In the past, commercial cleaning has traditionally been outsourced and not really thought about. Now, janitorial services are at the forefront of everyone’s mind. Every business needs to put a cleaning plan in place, rather than just handing it off.
While pandemic-related legislature changes continue to be made, event planners and venues need to stay aware to properly prepare for live events.
Here is what to look for:
Stronger Cleaning Protocol
Hotels have increased the intensity and frequency of their cleaning regimes. Some are upgrading their cleaning solutions to hospital-grade products or using new technology like electrostatic sprayers.
Shari Cedar, VP of AK Building Services, a commercial cleaning company based out of Ft. Lauderdale, FL, says electrostatic sprayers are giving large spaces a germ-free start, a clean slate SO TO SPEAK. She explains similar to how lint sticks to our clothes, a disinfectant sprayed with this tool is electrostatically charged to wrap around surfaces that could be missed with a manual clean. Not only this, but they are incredibly effective at killing germs, bacteria, and viruses.
“Let your attendees know that you have gone above and beyond to create a janitorial strategy for cleaning and disinfecting your meeting space. This way they can focus on your event and not worry about germs.” Says Shari Cedar.

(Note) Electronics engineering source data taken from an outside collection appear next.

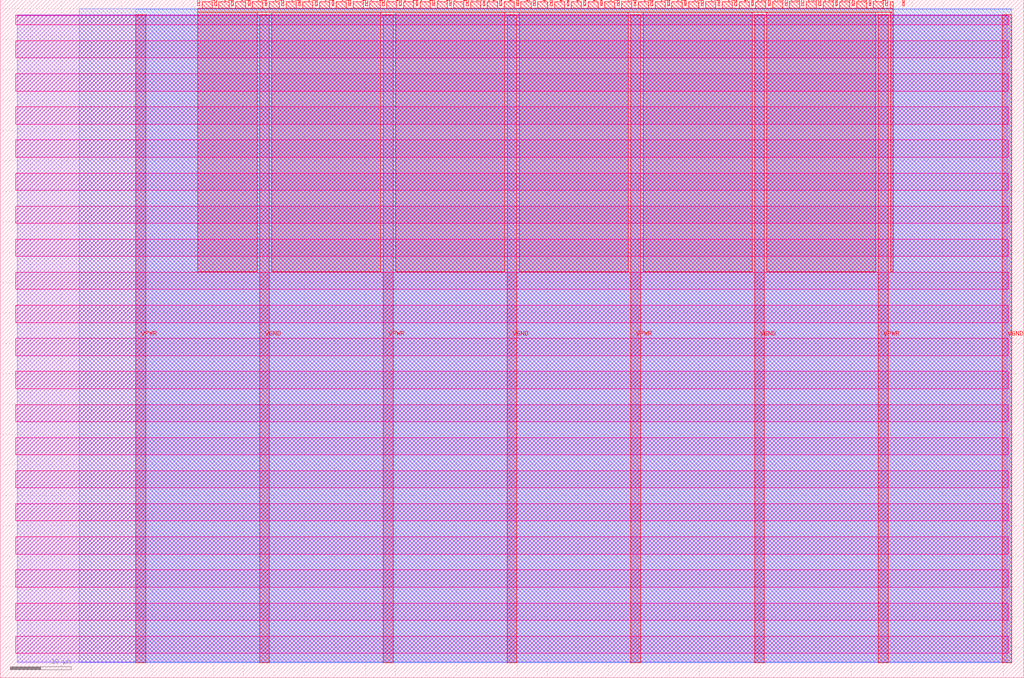
<source format=lef>
VERSION 5.7 ;
  NOWIREEXTENSIONATPIN ON ;
  DIVIDERCHAR "/" ;
  BUSBITCHARS "[]" ;
MACRO tt_um_wokwi_380408774591779841_dup
  CLASS BLOCK ;
  FOREIGN tt_um_wokwi_380408774591779841_dup ;
  ORIGIN 0.000 0.000 ;
  SIZE 168.360 BY 111.520 ;
  PIN VGND
    DIRECTION INOUT ;
    USE GROUND ;
    PORT
      LAYER met4 ;
        RECT 42.670 2.480 44.270 109.040 ;
    END
    PORT
      LAYER met4 ;
        RECT 83.380 2.480 84.980 109.040 ;
    END
    PORT
      LAYER met4 ;
        RECT 124.090 2.480 125.690 109.040 ;
    END
    PORT
      LAYER met4 ;
        RECT 164.800 2.480 166.400 109.040 ;
    END
  END VGND
  PIN VPWR
    DIRECTION INOUT ;
    USE POWER ;
    PORT
      LAYER met4 ;
        RECT 22.315 2.480 23.915 109.040 ;
    END
    PORT
      LAYER met4 ;
        RECT 63.025 2.480 64.625 109.040 ;
    END
    PORT
      LAYER met4 ;
        RECT 103.735 2.480 105.335 109.040 ;
    END
    PORT
      LAYER met4 ;
        RECT 144.445 2.480 146.045 109.040 ;
    END
  END VPWR
  PIN clk
    DIRECTION INPUT ;
    USE SIGNAL ;
    ANTENNAGATEAREA 0.852000 ;
    PORT
      LAYER met4 ;
        RECT 145.670 110.520 145.970 111.520 ;
    END
  END clk
  PIN ena
    DIRECTION INPUT ;
    USE SIGNAL ;
    PORT
      LAYER met4 ;
        RECT 148.430 110.520 148.730 111.520 ;
    END
  END ena
  PIN rst_n
    DIRECTION INPUT ;
    USE SIGNAL ;
    ANTENNAGATEAREA 0.196500 ;
    PORT
      LAYER met4 ;
        RECT 142.910 110.520 143.210 111.520 ;
    END
  END rst_n
  PIN ui_in[0]
    DIRECTION INPUT ;
    USE SIGNAL ;
    PORT
      LAYER met4 ;
        RECT 140.150 110.520 140.450 111.520 ;
    END
  END ui_in[0]
  PIN ui_in[1]
    DIRECTION INPUT ;
    USE SIGNAL ;
    PORT
      LAYER met4 ;
        RECT 137.390 110.520 137.690 111.520 ;
    END
  END ui_in[1]
  PIN ui_in[2]
    DIRECTION INPUT ;
    USE SIGNAL ;
    PORT
      LAYER met4 ;
        RECT 134.630 110.520 134.930 111.520 ;
    END
  END ui_in[2]
  PIN ui_in[3]
    DIRECTION INPUT ;
    USE SIGNAL ;
    PORT
      LAYER met4 ;
        RECT 131.870 110.520 132.170 111.520 ;
    END
  END ui_in[3]
  PIN ui_in[4]
    DIRECTION INPUT ;
    USE SIGNAL ;
    ANTENNAGATEAREA 0.126000 ;
    PORT
      LAYER met4 ;
        RECT 129.110 110.520 129.410 111.520 ;
    END
  END ui_in[4]
  PIN ui_in[5]
    DIRECTION INPUT ;
    USE SIGNAL ;
    ANTENNAGATEAREA 0.126000 ;
    PORT
      LAYER met4 ;
        RECT 126.350 110.520 126.650 111.520 ;
    END
  END ui_in[5]
  PIN ui_in[6]
    DIRECTION INPUT ;
    USE SIGNAL ;
    ANTENNAGATEAREA 0.196500 ;
    PORT
      LAYER met4 ;
        RECT 123.590 110.520 123.890 111.520 ;
    END
  END ui_in[6]
  PIN ui_in[7]
    DIRECTION INPUT ;
    USE SIGNAL ;
    ANTENNAGATEAREA 0.196500 ;
    PORT
      LAYER met4 ;
        RECT 120.830 110.520 121.130 111.520 ;
    END
  END ui_in[7]
  PIN uio_in[0]
    DIRECTION INPUT ;
    USE SIGNAL ;
    PORT
      LAYER met4 ;
        RECT 118.070 110.520 118.370 111.520 ;
    END
  END uio_in[0]
  PIN uio_in[1]
    DIRECTION INPUT ;
    USE SIGNAL ;
    PORT
      LAYER met4 ;
        RECT 115.310 110.520 115.610 111.520 ;
    END
  END uio_in[1]
  PIN uio_in[2]
    DIRECTION INPUT ;
    USE SIGNAL ;
    PORT
      LAYER met4 ;
        RECT 112.550 110.520 112.850 111.520 ;
    END
  END uio_in[2]
  PIN uio_in[3]
    DIRECTION INPUT ;
    USE SIGNAL ;
    PORT
      LAYER met4 ;
        RECT 109.790 110.520 110.090 111.520 ;
    END
  END uio_in[3]
  PIN uio_in[4]
    DIRECTION INPUT ;
    USE SIGNAL ;
    PORT
      LAYER met4 ;
        RECT 107.030 110.520 107.330 111.520 ;
    END
  END uio_in[4]
  PIN uio_in[5]
    DIRECTION INPUT ;
    USE SIGNAL ;
    PORT
      LAYER met4 ;
        RECT 104.270 110.520 104.570 111.520 ;
    END
  END uio_in[5]
  PIN uio_in[6]
    DIRECTION INPUT ;
    USE SIGNAL ;
    PORT
      LAYER met4 ;
        RECT 101.510 110.520 101.810 111.520 ;
    END
  END uio_in[6]
  PIN uio_in[7]
    DIRECTION INPUT ;
    USE SIGNAL ;
    PORT
      LAYER met4 ;
        RECT 98.750 110.520 99.050 111.520 ;
    END
  END uio_in[7]
  PIN uio_oe[0]
    DIRECTION OUTPUT TRISTATE ;
    USE SIGNAL ;
    PORT
      LAYER met4 ;
        RECT 51.830 110.520 52.130 111.520 ;
    END
  END uio_oe[0]
  PIN uio_oe[1]
    DIRECTION OUTPUT TRISTATE ;
    USE SIGNAL ;
    PORT
      LAYER met4 ;
        RECT 49.070 110.520 49.370 111.520 ;
    END
  END uio_oe[1]
  PIN uio_oe[2]
    DIRECTION OUTPUT TRISTATE ;
    USE SIGNAL ;
    PORT
      LAYER met4 ;
        RECT 46.310 110.520 46.610 111.520 ;
    END
  END uio_oe[2]
  PIN uio_oe[3]
    DIRECTION OUTPUT TRISTATE ;
    USE SIGNAL ;
    PORT
      LAYER met4 ;
        RECT 43.550 110.520 43.850 111.520 ;
    END
  END uio_oe[3]
  PIN uio_oe[4]
    DIRECTION OUTPUT TRISTATE ;
    USE SIGNAL ;
    PORT
      LAYER met4 ;
        RECT 40.790 110.520 41.090 111.520 ;
    END
  END uio_oe[4]
  PIN uio_oe[5]
    DIRECTION OUTPUT TRISTATE ;
    USE SIGNAL ;
    PORT
      LAYER met4 ;
        RECT 38.030 110.520 38.330 111.520 ;
    END
  END uio_oe[5]
  PIN uio_oe[6]
    DIRECTION OUTPUT TRISTATE ;
    USE SIGNAL ;
    PORT
      LAYER met4 ;
        RECT 35.270 110.520 35.570 111.520 ;
    END
  END uio_oe[6]
  PIN uio_oe[7]
    DIRECTION OUTPUT TRISTATE ;
    USE SIGNAL ;
    PORT
      LAYER met4 ;
        RECT 32.510 110.520 32.810 111.520 ;
    END
  END uio_oe[7]
  PIN uio_out[0]
    DIRECTION OUTPUT TRISTATE ;
    USE SIGNAL ;
    ANTENNADIFFAREA 0.445500 ;
    PORT
      LAYER met4 ;
        RECT 73.910 110.520 74.210 111.520 ;
    END
  END uio_out[0]
  PIN uio_out[1]
    DIRECTION OUTPUT TRISTATE ;
    USE SIGNAL ;
    ANTENNADIFFAREA 0.795200 ;
    PORT
      LAYER met4 ;
        RECT 71.150 110.520 71.450 111.520 ;
    END
  END uio_out[1]
  PIN uio_out[2]
    DIRECTION OUTPUT TRISTATE ;
    USE SIGNAL ;
    ANTENNADIFFAREA 0.445500 ;
    PORT
      LAYER met4 ;
        RECT 68.390 110.520 68.690 111.520 ;
    END
  END uio_out[2]
  PIN uio_out[3]
    DIRECTION OUTPUT TRISTATE ;
    USE SIGNAL ;
    ANTENNADIFFAREA 0.795200 ;
    PORT
      LAYER met4 ;
        RECT 65.630 110.520 65.930 111.520 ;
    END
  END uio_out[3]
  PIN uio_out[4]
    DIRECTION OUTPUT TRISTATE ;
    USE SIGNAL ;
    ANTENNADIFFAREA 0.795200 ;
    PORT
      LAYER met4 ;
        RECT 62.870 110.520 63.170 111.520 ;
    END
  END uio_out[4]
  PIN uio_out[5]
    DIRECTION OUTPUT TRISTATE ;
    USE SIGNAL ;
    ANTENNADIFFAREA 0.445500 ;
    PORT
      LAYER met4 ;
        RECT 60.110 110.520 60.410 111.520 ;
    END
  END uio_out[5]
  PIN uio_out[6]
    DIRECTION OUTPUT TRISTATE ;
    USE SIGNAL ;
    ANTENNADIFFAREA 0.445500 ;
    PORT
      LAYER met4 ;
        RECT 57.350 110.520 57.650 111.520 ;
    END
  END uio_out[6]
  PIN uio_out[7]
    DIRECTION OUTPUT TRISTATE ;
    USE SIGNAL ;
    ANTENNADIFFAREA 0.795200 ;
    PORT
      LAYER met4 ;
        RECT 54.590 110.520 54.890 111.520 ;
    END
  END uio_out[7]
  PIN uo_out[0]
    DIRECTION OUTPUT TRISTATE ;
    USE SIGNAL ;
    ANTENNADIFFAREA 0.795200 ;
    PORT
      LAYER met4 ;
        RECT 95.990 110.520 96.290 111.520 ;
    END
  END uo_out[0]
  PIN uo_out[1]
    DIRECTION OUTPUT TRISTATE ;
    USE SIGNAL ;
    ANTENNADIFFAREA 0.795200 ;
    PORT
      LAYER met4 ;
        RECT 93.230 110.520 93.530 111.520 ;
    END
  END uo_out[1]
  PIN uo_out[2]
    DIRECTION OUTPUT TRISTATE ;
    USE SIGNAL ;
    ANTENNADIFFAREA 0.445500 ;
    PORT
      LAYER met4 ;
        RECT 90.470 110.520 90.770 111.520 ;
    END
  END uo_out[2]
  PIN uo_out[3]
    DIRECTION OUTPUT TRISTATE ;
    USE SIGNAL ;
    ANTENNADIFFAREA 0.795200 ;
    PORT
      LAYER met4 ;
        RECT 87.710 110.520 88.010 111.520 ;
    END
  END uo_out[3]
  PIN uo_out[4]
    DIRECTION OUTPUT TRISTATE ;
    USE SIGNAL ;
    ANTENNADIFFAREA 0.795200 ;
    PORT
      LAYER met4 ;
        RECT 84.950 110.520 85.250 111.520 ;
    END
  END uo_out[4]
  PIN uo_out[5]
    DIRECTION OUTPUT TRISTATE ;
    USE SIGNAL ;
    ANTENNADIFFAREA 0.795200 ;
    PORT
      LAYER met4 ;
        RECT 82.190 110.520 82.490 111.520 ;
    END
  END uo_out[5]
  PIN uo_out[6]
    DIRECTION OUTPUT TRISTATE ;
    USE SIGNAL ;
    ANTENNADIFFAREA 0.445500 ;
    PORT
      LAYER met4 ;
        RECT 79.430 110.520 79.730 111.520 ;
    END
  END uo_out[6]
  PIN uo_out[7]
    DIRECTION OUTPUT TRISTATE ;
    USE SIGNAL ;
    ANTENNADIFFAREA 0.795200 ;
    PORT
      LAYER met4 ;
        RECT 76.670 110.520 76.970 111.520 ;
    END
  END uo_out[7]
  OBS
      LAYER nwell ;
        RECT 2.570 107.385 165.790 108.990 ;
        RECT 2.570 101.945 165.790 104.775 ;
        RECT 2.570 96.505 165.790 99.335 ;
        RECT 2.570 91.065 165.790 93.895 ;
        RECT 2.570 85.625 165.790 88.455 ;
        RECT 2.570 80.185 165.790 83.015 ;
        RECT 2.570 74.745 165.790 77.575 ;
        RECT 2.570 69.305 165.790 72.135 ;
        RECT 2.570 63.865 165.790 66.695 ;
        RECT 2.570 58.425 165.790 61.255 ;
        RECT 2.570 52.985 165.790 55.815 ;
        RECT 2.570 47.545 165.790 50.375 ;
        RECT 2.570 42.105 165.790 44.935 ;
        RECT 2.570 36.665 165.790 39.495 ;
        RECT 2.570 31.225 165.790 34.055 ;
        RECT 2.570 25.785 165.790 28.615 ;
        RECT 2.570 20.345 165.790 23.175 ;
        RECT 2.570 14.905 165.790 17.735 ;
        RECT 2.570 9.465 165.790 12.295 ;
        RECT 2.570 4.025 165.790 6.855 ;
      LAYER li1 ;
        RECT 2.760 2.635 165.600 108.885 ;
      LAYER met1 ;
        RECT 2.760 2.480 166.400 109.040 ;
      LAYER met2 ;
        RECT 12.980 2.535 166.370 110.005 ;
      LAYER met3 ;
        RECT 22.325 2.555 166.390 109.985 ;
      LAYER met4 ;
        RECT 33.210 110.120 34.870 111.170 ;
        RECT 35.970 110.120 37.630 111.170 ;
        RECT 38.730 110.120 40.390 111.170 ;
        RECT 41.490 110.120 43.150 111.170 ;
        RECT 44.250 110.120 45.910 111.170 ;
        RECT 47.010 110.120 48.670 111.170 ;
        RECT 49.770 110.120 51.430 111.170 ;
        RECT 52.530 110.120 54.190 111.170 ;
        RECT 55.290 110.120 56.950 111.170 ;
        RECT 58.050 110.120 59.710 111.170 ;
        RECT 60.810 110.120 62.470 111.170 ;
        RECT 63.570 110.120 65.230 111.170 ;
        RECT 66.330 110.120 67.990 111.170 ;
        RECT 69.090 110.120 70.750 111.170 ;
        RECT 71.850 110.120 73.510 111.170 ;
        RECT 74.610 110.120 76.270 111.170 ;
        RECT 77.370 110.120 79.030 111.170 ;
        RECT 80.130 110.120 81.790 111.170 ;
        RECT 82.890 110.120 84.550 111.170 ;
        RECT 85.650 110.120 87.310 111.170 ;
        RECT 88.410 110.120 90.070 111.170 ;
        RECT 91.170 110.120 92.830 111.170 ;
        RECT 93.930 110.120 95.590 111.170 ;
        RECT 96.690 110.120 98.350 111.170 ;
        RECT 99.450 110.120 101.110 111.170 ;
        RECT 102.210 110.120 103.870 111.170 ;
        RECT 104.970 110.120 106.630 111.170 ;
        RECT 107.730 110.120 109.390 111.170 ;
        RECT 110.490 110.120 112.150 111.170 ;
        RECT 113.250 110.120 114.910 111.170 ;
        RECT 116.010 110.120 117.670 111.170 ;
        RECT 118.770 110.120 120.430 111.170 ;
        RECT 121.530 110.120 123.190 111.170 ;
        RECT 124.290 110.120 125.950 111.170 ;
        RECT 127.050 110.120 128.710 111.170 ;
        RECT 129.810 110.120 131.470 111.170 ;
        RECT 132.570 110.120 134.230 111.170 ;
        RECT 135.330 110.120 136.990 111.170 ;
        RECT 138.090 110.120 139.750 111.170 ;
        RECT 140.850 110.120 142.510 111.170 ;
        RECT 143.610 110.120 145.270 111.170 ;
        RECT 146.370 110.120 146.905 111.170 ;
        RECT 32.495 109.440 146.905 110.120 ;
        RECT 32.495 66.815 42.270 109.440 ;
        RECT 44.670 66.815 62.625 109.440 ;
        RECT 65.025 66.815 82.980 109.440 ;
        RECT 85.380 66.815 103.335 109.440 ;
        RECT 105.735 66.815 123.690 109.440 ;
        RECT 126.090 66.815 144.045 109.440 ;
        RECT 146.445 66.815 146.905 109.440 ;
  END
END tt_um_wokwi_380408774591779841_dup
END LIBRARY


</source>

Commercial cleaning companies already focus on high touch areas, but they will now be hyper-vigilant. For example, door handles, light switches, remote controls, reception and registration areas, and bathrooms will be getting extra attention. Ms. Cedar also suggests that day porters be used during the event to stay on top of DISINFECTING THROUGHOUT the course of events. While they may add to the cost, they are well worth the peace of mind.
It’s important to know how many people are expected to attend the event, how large a space is needed, and what is in the space. “Less is more” will be a new mantra as hardwood floors and curtain-less windows will be easier to clean.
Ms. Cedar recommends walking through the flow of the event to determine what may be high-touch areas and to uncover any areas that could cause hidden problems, such as a lack of trash receptacles, or where they could be easily overflowing with paper waste like tissues or paper towels.
Ask the venue what their cleaning protocol is and if it fits with your expectations. Make sure the cleaning supplies being used are effective and EPA approved to kill COVID-19. In addition, the janitorial staff must have the proper training to make sure the products are being correctly applied per the manufacturer’s specifications. Proper “kill time” (the time the product must sit on a surface to ensure bacteria and viruses are eliminated), and ventilation are important for safety.
Cleaning and disinfecting are two different processes and both need to happen. Cleaning removes trash, debris, dirt, and dust while disinfecting focuses on reducing or eliminating pathogens that could cause illness. Manual cleaning should be done every evening, and if the budget allows, the application of the electrostatic disinfecting spray is recommended as a fresh start each day of the event.
Personal Protection Equipment
All staff, whether event staff or cleaning crews should be prepared with the proper Personal Protection Equipment (PPE). Additionally, if you will be providing PPE to participants, be sure to have a sufficient supply including a backup supply. This can include gloves, masks, hand sanitizer, and antibacterial soap. Supplies may be limited, so plan ahead.
As hotels prepare to host events, and live events once more begin to schedule, we expect to see more shifts in how venues, event planners, hospitality, janitorial, and attendees come together to make changes for the greater good of health and safety.